What is needed – Please repeat the records starting at the line containing "Corinthians x Bragantino: saiba" and ending at the end of the records, swapping "Brasileirão" for "Série A" and keeping everything else unchanged. Leave the pictures out of your answer.

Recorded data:
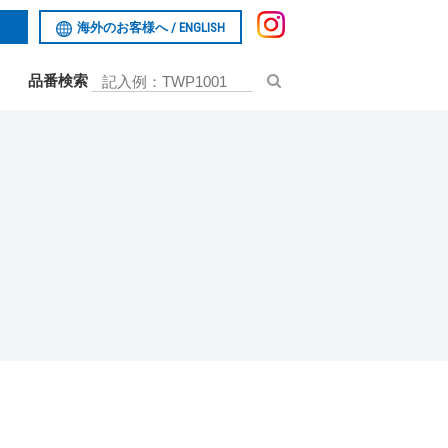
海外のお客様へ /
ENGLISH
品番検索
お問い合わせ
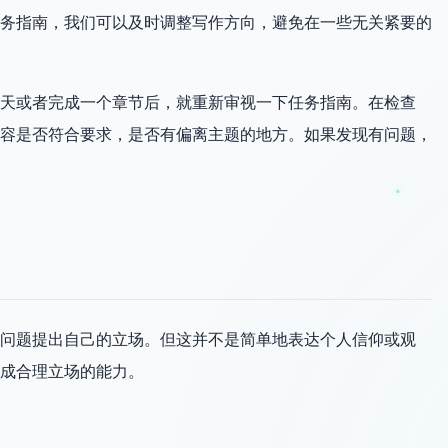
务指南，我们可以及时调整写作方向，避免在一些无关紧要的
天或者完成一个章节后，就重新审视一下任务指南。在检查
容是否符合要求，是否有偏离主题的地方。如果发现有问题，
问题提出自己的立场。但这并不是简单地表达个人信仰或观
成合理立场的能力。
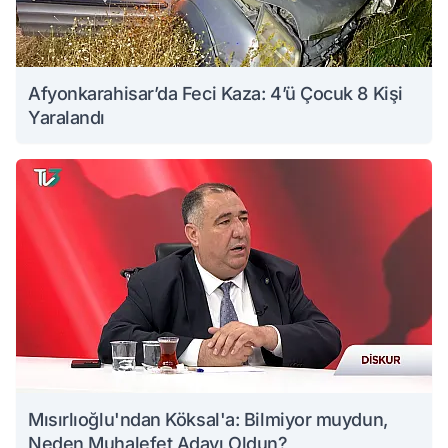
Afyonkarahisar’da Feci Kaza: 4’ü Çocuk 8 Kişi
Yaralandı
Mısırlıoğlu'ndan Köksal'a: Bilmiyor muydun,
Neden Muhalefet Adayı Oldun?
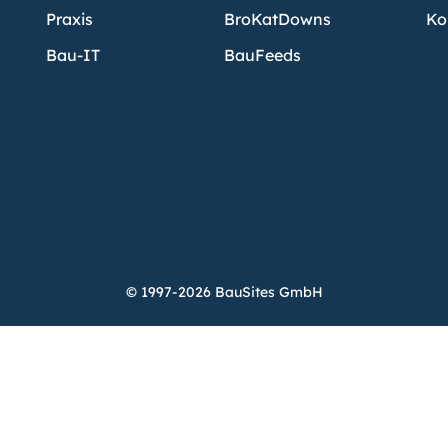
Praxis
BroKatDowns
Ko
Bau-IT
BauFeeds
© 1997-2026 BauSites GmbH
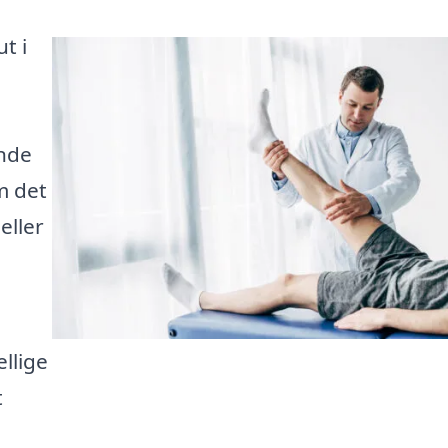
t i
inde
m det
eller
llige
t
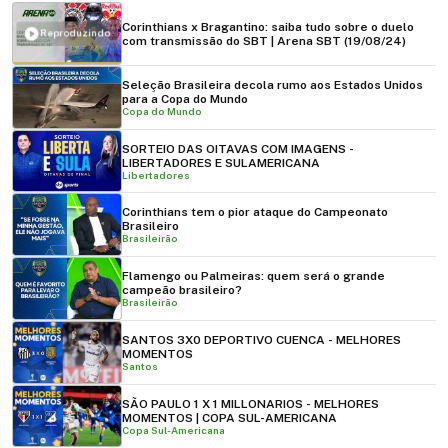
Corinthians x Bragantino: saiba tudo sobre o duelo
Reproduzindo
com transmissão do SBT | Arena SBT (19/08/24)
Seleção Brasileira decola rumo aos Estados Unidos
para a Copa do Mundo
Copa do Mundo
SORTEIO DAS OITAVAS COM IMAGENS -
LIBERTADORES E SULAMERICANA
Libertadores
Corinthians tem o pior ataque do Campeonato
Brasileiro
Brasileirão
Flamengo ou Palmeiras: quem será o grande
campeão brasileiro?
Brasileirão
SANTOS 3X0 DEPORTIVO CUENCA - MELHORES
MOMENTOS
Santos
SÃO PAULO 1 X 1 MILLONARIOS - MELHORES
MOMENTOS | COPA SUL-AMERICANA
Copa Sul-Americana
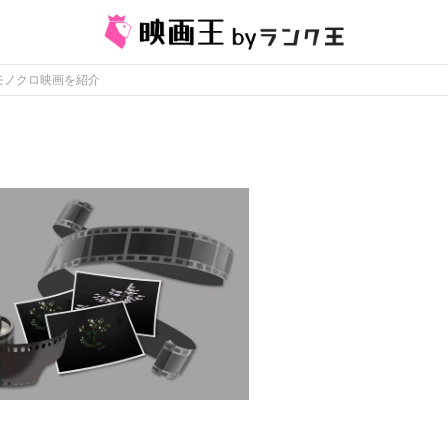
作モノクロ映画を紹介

Task answer –
Corinthians x Bragantino: saiba tudo sobre o duelo
Reproduzindo
com transmissão do SBT | Arena SBT (19/08/24)
Seleção Brasileira decola rumo aos Estados Unidos
para a Copa do Mundo
Copa do Mundo
SORTEIO DAS OITAVAS COM IMAGENS -
LIBERTADORES E SULAMERICANA
Libertadores
Corinthians tem o pior ataque do Campeonato
Brasileiro
Série A
Flamengo ou Palmeiras: quem será o grande
campeão brasileiro?
Série A
SANTOS 3X0 DEPORTIVO CUENCA - MELHORES
MOMENTOS
Santos
SÃO PAULO 1 X 1 MILLONARIOS - MELHORES
MOMENTOS | COPA SUL-AMERICANA
Copa Sul-Americana
作モノクロ映画を紹介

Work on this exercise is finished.